· 1. You will NEVER get the label off a Pic’s peanut butter jar if you soak it. Even if you soak it for days and scrub it and scrub it, put it through the dishwasher then soak it again, finally resorting to scraping that scabby old glue with your fingernails. It will NOT come off. I have many skanky sticky reused glass jars full of organic nuts and ground flaxseeds to prove this theory. However, if you take the time to read the DIRECTIONS (squinting hard, arm outstretched) on your empty jar of yummiest Australian peanuts smashed into a creamy crunchy nutty mess, the ones with the lovely black tops with red-stars-upon-thars, you will discover that by pouring hottish water INTO, not feckin ONto your jar(s), that groovy label will peel cleanly off. Did I say cleanly? I meant without trace. You will even have a nice poem, or a whimsical thought (written by brothers Pic) on the inside of the label to read while you wash the dregs of the nut-butter out of your jar.

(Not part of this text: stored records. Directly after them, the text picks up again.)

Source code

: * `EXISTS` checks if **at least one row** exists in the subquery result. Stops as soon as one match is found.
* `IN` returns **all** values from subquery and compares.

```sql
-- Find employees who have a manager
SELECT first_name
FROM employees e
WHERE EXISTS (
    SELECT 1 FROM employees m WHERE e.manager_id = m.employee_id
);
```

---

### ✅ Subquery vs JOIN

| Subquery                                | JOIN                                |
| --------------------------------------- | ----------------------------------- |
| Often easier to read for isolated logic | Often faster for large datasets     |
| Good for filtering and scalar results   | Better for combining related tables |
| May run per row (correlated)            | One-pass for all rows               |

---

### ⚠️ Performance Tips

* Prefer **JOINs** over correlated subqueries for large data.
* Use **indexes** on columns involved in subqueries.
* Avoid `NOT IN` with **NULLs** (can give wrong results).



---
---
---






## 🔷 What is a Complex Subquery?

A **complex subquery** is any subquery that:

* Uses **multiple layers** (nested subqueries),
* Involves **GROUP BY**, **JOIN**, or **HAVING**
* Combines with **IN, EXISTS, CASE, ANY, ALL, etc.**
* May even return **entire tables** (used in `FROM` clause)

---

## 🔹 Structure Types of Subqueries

· 2. Radio host, film maker and regular good guy, Marcus Lush is currently walking the Otago rail trail. A straight and mostly flat track created for cycling from Clyde to Middlemarch, in July. Mad. Below freezing. Lonely. If you want to follow his pictorial progress of empty pastoral scenes or send him some Jimmy's Pies vouchers or woolly mittens it's @marcuslush #walkingtherailtrail
· 3. If you are lucky enough to bite into a really hard piece of over roasted almondy nut bit and you make the effort to ring the 0800 number on the back of the chocolate bar the manufacturer will be mighty glad you did. Attention to detail and innovation – that’s why Whittaker’s are conquering the cocoa candy market in NZ. AND have become my go to brand way over and above master of old school and deleter of Spearmint leaves, Snifters and NOW Licorice Alsorts, Cadburys. Whittaker’s bless their forced draft cleaner, de-stoner, x-ray machines, metal detectors, live PEOPLE detectors, plus their New (and no doubt jolly expensive) density-sensitive-foreign-object-rejecting-machine will also send you not one but THREE complimentary king size blocks of choc by way of apology. Plus a nice letter and prepaid courier pack for you to whip the offending particle right back to them. Thank you, Whittaker’s. You rock.

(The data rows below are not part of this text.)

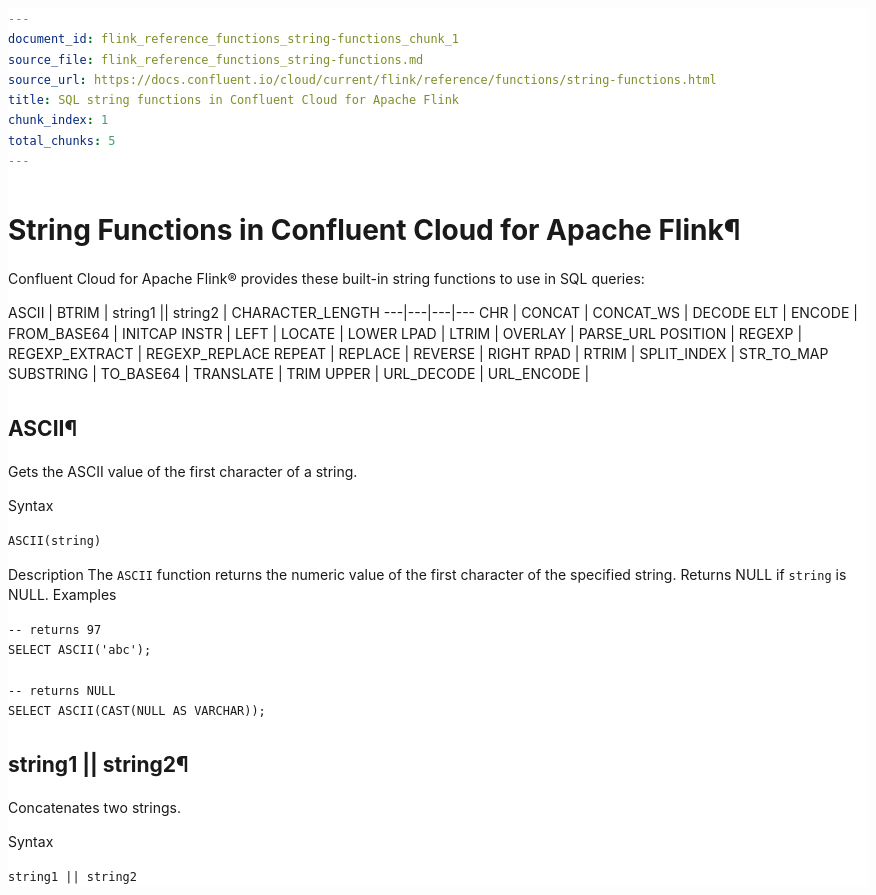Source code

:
 ```yaml
---
document_id: flink_reference_functions_string-functions_chunk_1
source_file: flink_reference_functions_string-functions.md
source_url: https://docs.confluent.io/cloud/current/flink/reference/functions/string-functions.html
title: SQL string functions in Confluent Cloud for Apache Flink
chunk_index: 1
total_chunks: 5
---
```


# String Functions in Confluent Cloud for Apache Flink¶

Confluent Cloud for Apache Flink® provides these built-in string functions to use in SQL queries:

ASCII | BTRIM | string1 || string2 | CHARACTER_LENGTH
---|---|---|---
CHR | CONCAT | CONCAT_WS | DECODE
ELT | ENCODE | FROM_BASE64 | INITCAP
INSTR | LEFT | LOCATE | LOWER
LPAD | LTRIM | OVERLAY | PARSE_URL
POSITION | REGEXP | REGEXP_EXTRACT | REGEXP_REPLACE
REPEAT | REPLACE | REVERSE | RIGHT
RPAD | RTRIM | SPLIT_INDEX | STR_TO_MAP
SUBSTRING | TO_BASE64 | TRANSLATE | TRIM
UPPER | URL_DECODE | URL_ENCODE |

## ASCII¶

Gets the ASCII value of the first character of a string.

Syntax

    ASCII(string)

Description
    The `ASCII` function returns the numeric value of the first character of the specified string. Returns NULL if `string` is NULL.
Examples

    -- returns 97
    SELECT ASCII('abc');

    -- returns NULL
    SELECT ASCII(CAST(NULL AS VARCHAR));

## string1 || string2¶

Concatenates two strings.

Syntax

    string1 || string2
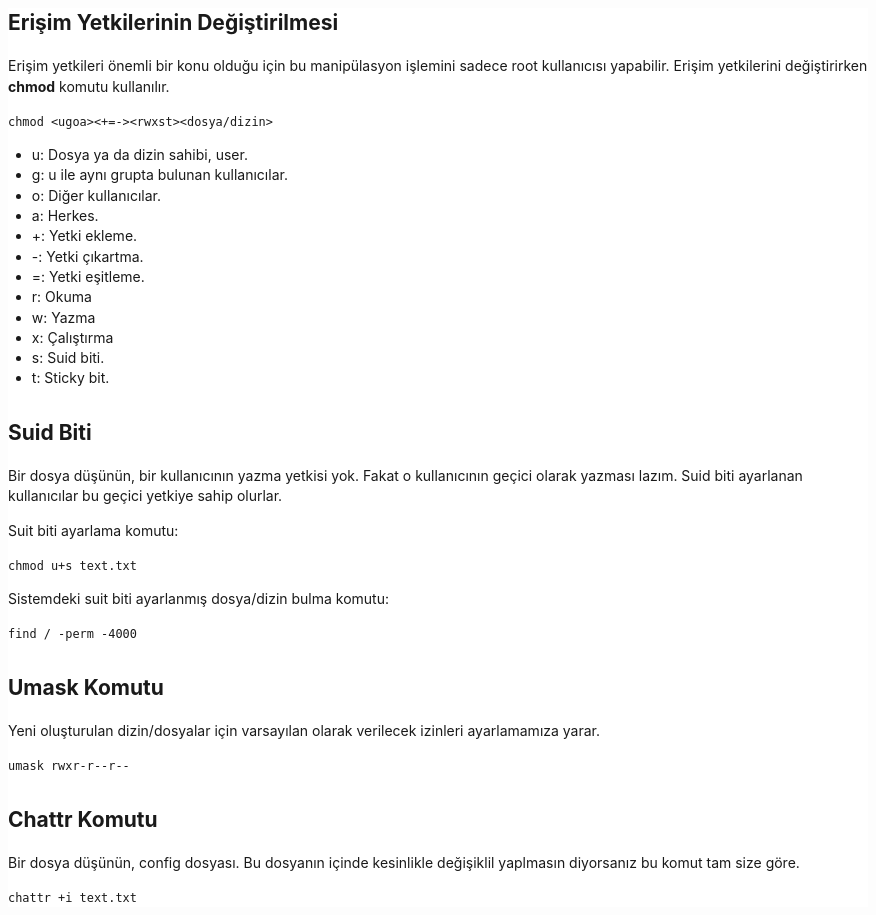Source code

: ## Erişim Yetkilerinin Değiştirilmesi

Erişim yetkileri önemli bir konu olduğu için bu manipülasyon işlemini sadece root kullanıcısı yapabilir. Erişim yetkilerini değiştirirken **chmod** komutu kullanılır.

```shell
chmod <ugoa><+=-><rwxst><dosya/dizin>
```
- u: Dosya ya da dizin sahibi, user.
- g: u ile aynı grupta bulunan kullanıcılar.
- o: Diğer kullanıcılar.
- a: Herkes.
- +: Yetki ekleme.
- -: Yetki çıkartma.
- =: Yetki eşitleme.
- r: Okuma
- w: Yazma
- x: Çalıştırma
- s: Suid biti.
- t: Sticky bit.

## Suid Biti

Bir dosya düşünün, bir kullanıcının yazma yetkisi yok. Fakat o kullanıcının geçici olarak yazması lazım. Suid biti ayarlanan kullanıcılar bu geçici yetkiye sahip olurlar.

Suit biti ayarlama komutu:



```shell
chmod u+s text.txt
```

Sistemdeki suit biti ayarlanmış dosya/dizin bulma komutu:

```shell
find / -perm -4000
```

## Umask Komutu

Yeni oluşturulan dizin/dosyalar için varsayılan olarak verilecek izinleri ayarlamamıza yarar.

```shell
umask rwxr-r--r--
```

## Chattr Komutu

Bir dosya düşünün, config dosyası. Bu dosyanın içinde kesinlikle değişiklil yaplmasın diyorsanız bu komut tam size göre.

```shell
chattr +i text.txt
```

4. If you buy a second-hand book from Amazon it may cost a paltry $2.99. Of course any savings are blown away when you add the stupid shipping fee ex US. Disclaimer: I do support and love local bookstores, but their stocks are limited. Anyways, your ordered book will no doubt arrive way earlier than targeted dates suggest and if your ticked supplier was a charity, Booksforgood.org, it may come with an inscription. A stranger making a personal message to another. This will leave you with a feeling of weird. WTH. Dominique? Ericka with a K? Because the subject of said book is an author/artist working through a very severe depression. It’s funny. Sad. And very real. I of course wondered if Ericka had gifted the book to Dominique because she was depressed. On the verge. And is she okay now? Xmas 2013. …thanks for being such a great friend! It said. Maybe D hated it. Hiffed it straight into the inorganic collection bin. It was an expensive mis-order on my part – I only wanted it for the pictures.
Tbh I really feel for those living with depression. And wish the world offered better support for them. I fell into a dark hole after each of my three children. I know that. But mine was a hole. A mini culvert, Author of ‘Hyperbole and a Half…’ by Allie Brosh was in a well.

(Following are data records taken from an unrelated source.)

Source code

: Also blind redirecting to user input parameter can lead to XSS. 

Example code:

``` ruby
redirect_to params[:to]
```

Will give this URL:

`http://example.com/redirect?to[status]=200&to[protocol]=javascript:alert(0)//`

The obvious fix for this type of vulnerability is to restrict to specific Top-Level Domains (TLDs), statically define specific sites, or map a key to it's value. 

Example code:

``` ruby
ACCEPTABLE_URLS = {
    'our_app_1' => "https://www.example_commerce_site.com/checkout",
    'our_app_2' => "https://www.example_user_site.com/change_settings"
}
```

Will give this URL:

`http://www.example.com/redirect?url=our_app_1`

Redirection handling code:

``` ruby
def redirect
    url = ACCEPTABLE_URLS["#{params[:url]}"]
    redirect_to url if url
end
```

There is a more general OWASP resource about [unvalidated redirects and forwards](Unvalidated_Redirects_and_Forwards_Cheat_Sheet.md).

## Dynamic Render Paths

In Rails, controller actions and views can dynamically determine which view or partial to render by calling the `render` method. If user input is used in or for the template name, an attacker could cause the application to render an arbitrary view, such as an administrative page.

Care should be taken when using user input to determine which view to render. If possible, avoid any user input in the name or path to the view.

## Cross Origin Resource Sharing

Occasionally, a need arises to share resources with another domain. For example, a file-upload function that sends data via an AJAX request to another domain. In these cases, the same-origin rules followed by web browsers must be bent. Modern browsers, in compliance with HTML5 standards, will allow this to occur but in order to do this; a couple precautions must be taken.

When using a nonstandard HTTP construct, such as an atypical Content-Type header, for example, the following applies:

· 5. Male horses, geldings, stretch out all four legs, straighten their backs and lift their tails slightly when they pee. They do this so they don’t get splashes on their hooves. Actually, I don’t know why they do it. And I can’t be bothered typing why do geldings stretch out to pee and sifting through the search results. Soz. I shouldn’t look outside my window when writing fun fact filled piffle for my blog.
· 6. My newly created health initiative, Low Carb July is quite doable. Although the H was being so thick about whether beer was a carb I just gave up trying to hammer that one home. Roundabout day five. The three eldest members of our family have been enjoying massive veg fest high protein lunches and dinners for 13 days! Okay there has been the odd slip-up. But mostly. I can’t say I am filled with ants in your pants type energy, but I feel smoother. I can see why body builders dis carbs now. Although I note Crystal or is it Krystal*, ex Batchelor contestant now samba-ing up a storm on Dancing with Stars has had to RE-introduce carbs into her diet. Small portions of potatoes and kumara help her remember her moves apparently. I thought it was omega-3 wot revved up our remembering carburettors??? Maybe exercising vigorously in a teeny spangly suit held together with bits of nude tight material assists brain function also. Getting your heart rate up and getting sweaty for at least 35 minutes 3-4 times a week is supposed to help stave off Alzheimer’s. I read that somewhere and follow that regime religiously.*fact correction: it's Chrystal with an h-ache.
So GOOD luck with your endeavours people. Only ONE more week of the school holidays to go. Remember it’s way more fun to DO than BE. Spangly suit, bulk free chocolate or not.